**Problem to solve**: It is required that all of the data be written out exactly.

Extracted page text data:

+++

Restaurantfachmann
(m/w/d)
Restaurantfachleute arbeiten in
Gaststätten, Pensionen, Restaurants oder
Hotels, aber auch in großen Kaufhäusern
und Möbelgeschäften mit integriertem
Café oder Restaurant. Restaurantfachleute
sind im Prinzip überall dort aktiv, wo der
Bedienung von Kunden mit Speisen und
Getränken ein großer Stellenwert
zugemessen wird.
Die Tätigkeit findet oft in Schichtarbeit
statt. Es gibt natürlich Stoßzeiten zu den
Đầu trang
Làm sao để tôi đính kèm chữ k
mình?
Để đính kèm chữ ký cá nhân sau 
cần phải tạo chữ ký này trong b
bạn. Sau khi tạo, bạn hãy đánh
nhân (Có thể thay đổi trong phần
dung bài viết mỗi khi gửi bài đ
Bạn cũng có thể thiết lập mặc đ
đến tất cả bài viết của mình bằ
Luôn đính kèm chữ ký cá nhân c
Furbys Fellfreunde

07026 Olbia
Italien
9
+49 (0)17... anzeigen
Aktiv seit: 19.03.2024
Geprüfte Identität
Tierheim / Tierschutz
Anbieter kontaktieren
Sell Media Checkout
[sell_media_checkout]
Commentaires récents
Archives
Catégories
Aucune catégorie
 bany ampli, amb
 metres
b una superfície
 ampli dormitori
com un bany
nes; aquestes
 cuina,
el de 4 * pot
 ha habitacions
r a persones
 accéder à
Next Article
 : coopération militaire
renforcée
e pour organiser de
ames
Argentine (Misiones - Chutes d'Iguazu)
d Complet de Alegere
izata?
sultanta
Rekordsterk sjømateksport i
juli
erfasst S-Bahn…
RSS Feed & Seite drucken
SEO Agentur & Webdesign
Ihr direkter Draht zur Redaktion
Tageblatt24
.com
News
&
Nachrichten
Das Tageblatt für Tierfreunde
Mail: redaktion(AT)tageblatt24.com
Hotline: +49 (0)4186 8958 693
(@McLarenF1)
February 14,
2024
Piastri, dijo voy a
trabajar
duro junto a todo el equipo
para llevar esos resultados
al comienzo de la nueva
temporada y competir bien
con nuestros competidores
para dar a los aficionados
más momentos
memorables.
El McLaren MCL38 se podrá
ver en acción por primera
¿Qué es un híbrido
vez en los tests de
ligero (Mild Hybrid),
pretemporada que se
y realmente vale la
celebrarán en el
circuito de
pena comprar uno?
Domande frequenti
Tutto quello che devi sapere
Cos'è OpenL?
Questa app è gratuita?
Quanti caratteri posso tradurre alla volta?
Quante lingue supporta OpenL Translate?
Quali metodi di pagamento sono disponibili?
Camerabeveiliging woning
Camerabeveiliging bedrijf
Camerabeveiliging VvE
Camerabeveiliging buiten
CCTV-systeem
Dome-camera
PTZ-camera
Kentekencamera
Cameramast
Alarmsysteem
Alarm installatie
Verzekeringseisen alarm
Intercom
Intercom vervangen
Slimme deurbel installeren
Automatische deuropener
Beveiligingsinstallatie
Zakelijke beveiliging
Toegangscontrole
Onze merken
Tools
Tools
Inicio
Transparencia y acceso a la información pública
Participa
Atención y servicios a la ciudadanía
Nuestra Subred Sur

+++

**Solution to the problem**:
Restaurantfachmann
(m/w/d)
Restaurantfachleute arbeiten in
Gaststätten, Pensionen, Restaurants oder
Hotels, aber auch in großen Kaufhäusern
und Möbelgeschäften mit integriertem
Café oder Restaurant. Restaurantfachleute
sind im Prinzip überall dort aktiv, wo der
Bedienung von Kunden mit Speisen und
Getränken ein großer Stellenwert
zugemessen wird.
Die Tätigkeit findet oft in Schichtarbeit
statt. Es gibt natürlich Stoßzeiten zu den
Đầu trang
Làm sao để tôi đính kèm chữ k
mình?
Để đính kèm chữ ký cá nhân sau 
cần phải tạo chữ ký này trong b
bạn. Sau khi tạo, bạn hãy đánh
nhân (Có thể thay đổi trong phần
dung bài viết mỗi khi gửi bài đ
Bạn cũng có thể thiết lập mặc đ
đến tất cả bài viết của mình bằ
Luôn đính kèm chữ ký cá nhân c
Furbys Fellfreunde

07026 Olbia
Italien
9
+49 (0)17... anzeigen
Aktiv seit: 19.03.2024
Geprüfte Identität
Tierheim / Tierschutz
Anbieter kontaktieren
Sell Media Checkout
[sell_media_checkout]
Commentaires récents
Archives
Catégories
Aucune catégorie
 bany ampli, amb
 metres
b una superfície
 ampli dormitori
com un bany
nes; aquestes
 cuina,
el de 4 * pot
 ha habitacions
r a persones
 accéder à
Next Article
 : coopération militaire
renforcée
e pour organiser de
ames
Argentine (Misiones - Chutes d'Iguazu)
d Complet de Alegere
izata?
sultanta
Rekordsterk sjømateksport i
juli
erfasst S-Bahn…
RSS Feed & Seite drucken
SEO Agentur & Webdesign
Ihr direkter Draht zur Redaktion
Tageblatt24
.com
News
&
Nachrichten
Das Tageblatt für Tierfreunde
Mail: redaktion(AT)tageblatt24.com
Hotline: +49 (0)4186 8958 693
(@McLarenF1)
February 14,
2024
Piastri, dijo voy a
trabajar
duro junto a todo el equipo
para llevar esos resultados
al comienzo de la nueva
temporada y competir bien
con nuestros competidores
para dar a los aficionados
más momentos
memorables.
El McLaren MCL38 se podrá
ver en acción por primera
¿Qué es un híbrido
vez en los tests de
ligero (Mild Hybrid),
pretemporada que se
y realmente vale la
celebrarán en el
circuito de
pena comprar uno?
Domande frequenti
Tutto quello che devi sapere
Cos'è OpenL?
Questa app è gratuita?
Quanti caratteri posso tradurre alla volta?
Quante lingue supporta OpenL Translate?
Quali metodi di pagamento sono disponibili?
Camerabeveiliging woning
Camerabeveiliging bedrijf
Camerabeveiliging VvE
Camerabeveiliging buiten
CCTV-systeem
Dome-camera
PTZ-camera
Kentekencamera
Cameramast
Alarmsysteem
Alarm installatie
Verzekeringseisen alarm
Intercom
Intercom vervangen
Slimme deurbel installeren
Automatische deuropener
Beveiligingsinstallatie
Zakelijke beveiliging
Toegangscontrole
Onze merken
Tools
Tools
Inicio
Transparencia y acceso a la información pública
Participa
Atención y servicios a la ciudadanía
Nuestra Subred Sur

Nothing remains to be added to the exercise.